SPX futures have declined to a morning low at 4534.60. Michael Hartnett called the bottom accurately and now he suggests “fading 4550.00”. SPX may linger near the top for the rest of the week, but there are no guarantees that it will stay there.
Today’s options chain shows Max Pain at 4540.00. Long gamma may begin at 4560.00, while short gamma starts strongly at 4530.00. Based on the options market, the SPX may not be capable of further rally should it decline beneath 4500.00.
VIX futures are testing yesterday’s trading high at 13.69. The decline may be complete, or nearly so. There is a tendency for the VIX to reverse in advance of the SPX, so should tat event happen, you will be informed. The Cycles Model suggests that, once the rally is underway, it may last until mid-January.
Tomorrow’s options chain shows virtually no short gamma. Long gamma explodes on the scene at 14.00 and extends to 30.00.
TNX is riding the trendline near 44.00 this morning. The decline appears complete at day 250 in the Master Cycle. We may see TNX linger at the trendline for a few more days. This weekend may be the the turning point for all indices.
ZeroHedge reports. “We knew that going into this week’s holiday-shortened week liquidity would be challenging; but nobody expected it to be this bad: moments ago the Treasury sold 20Y bonds in a solid auction with decent bidside demand, and while this was a far cry from the recent “catastrophic” 30Y auction, the market reaction was as if the Fed has resumed QE, with yields tumbling across the board and stocks suddenly surging to session highs amid a burst of program buying. More on that in a second.
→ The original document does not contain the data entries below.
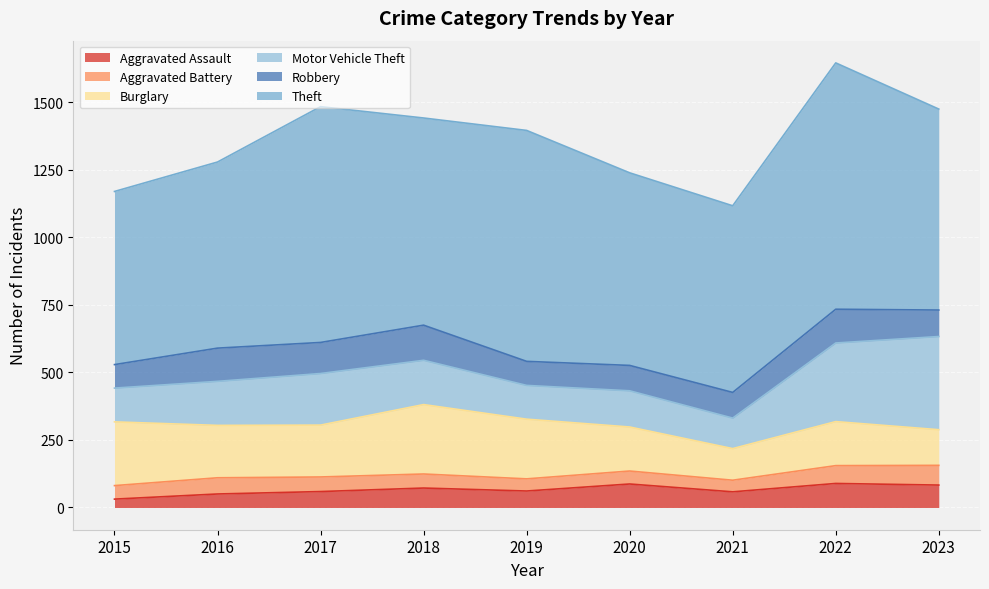

At how many categories does at least one series exceed 278?

9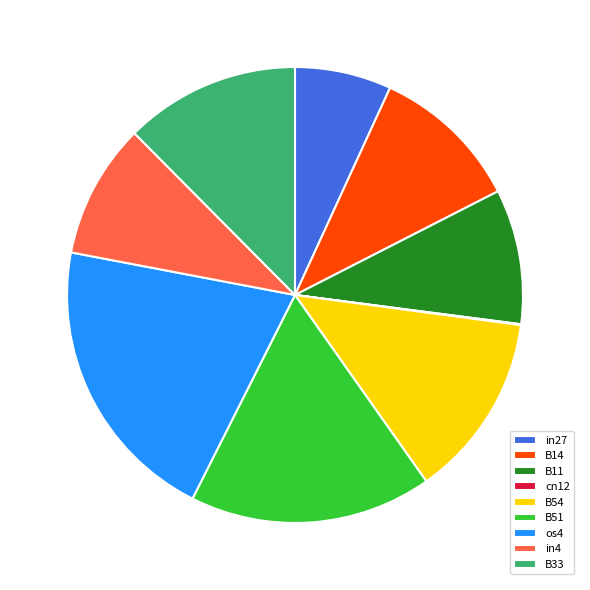

Does any single category account for the majority?

No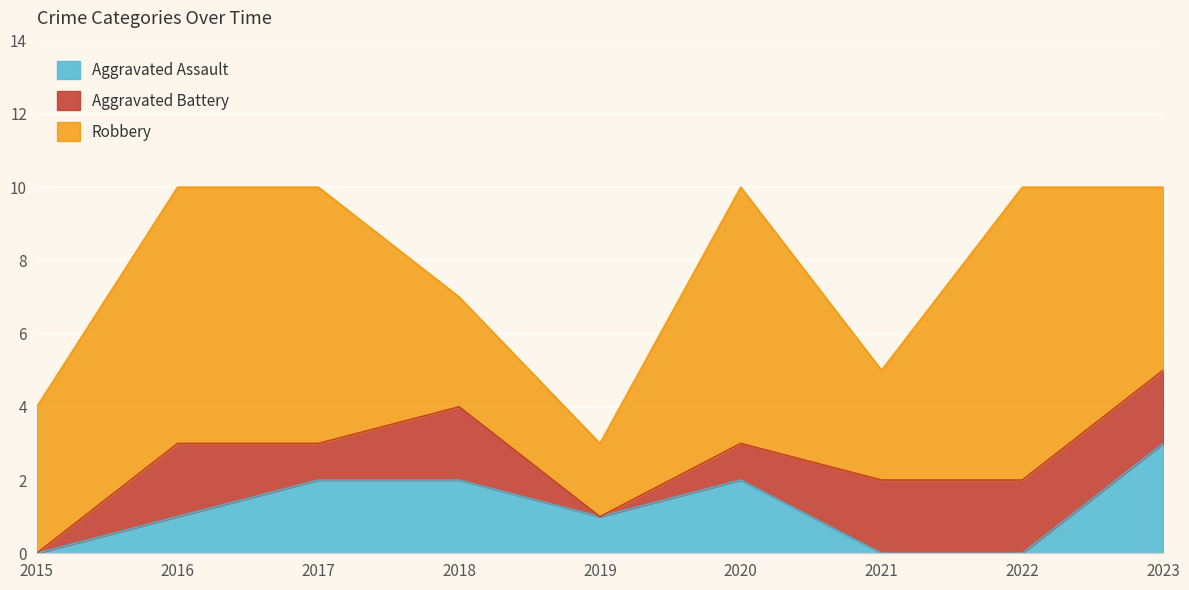

Read the Aggravated Battery value at 2020.

1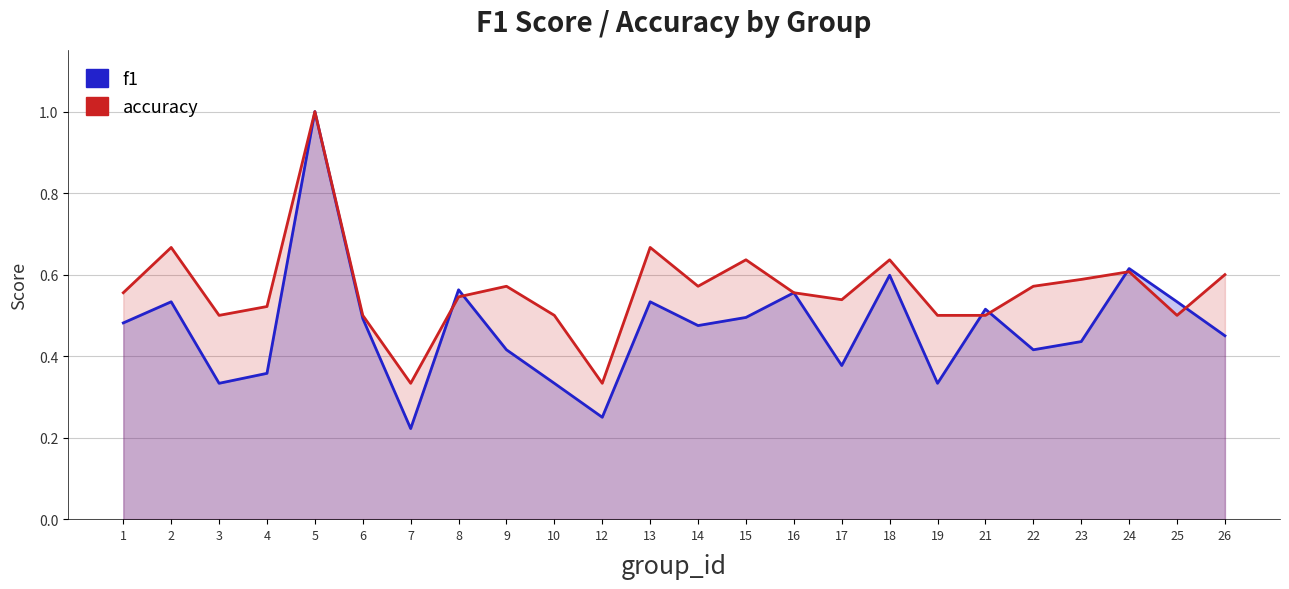

How many times do f1 and accuracy cross each other?

6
First, the details of the auction: pricing at a high yield of 4.78%, this was not only the first time since March that the yield in the 20Y auction has fallen sequentially, but it was also well below last month’s 5.245%. It also stopped through the When Issued 4.79% by 0.1 basis point, making this the third consecutive stop through in a row.
The Bid to Cover was solid if hardly remarkable: printing at 2.58 it was in line with last month’s 2.59 if below the recent average of 2.67%.”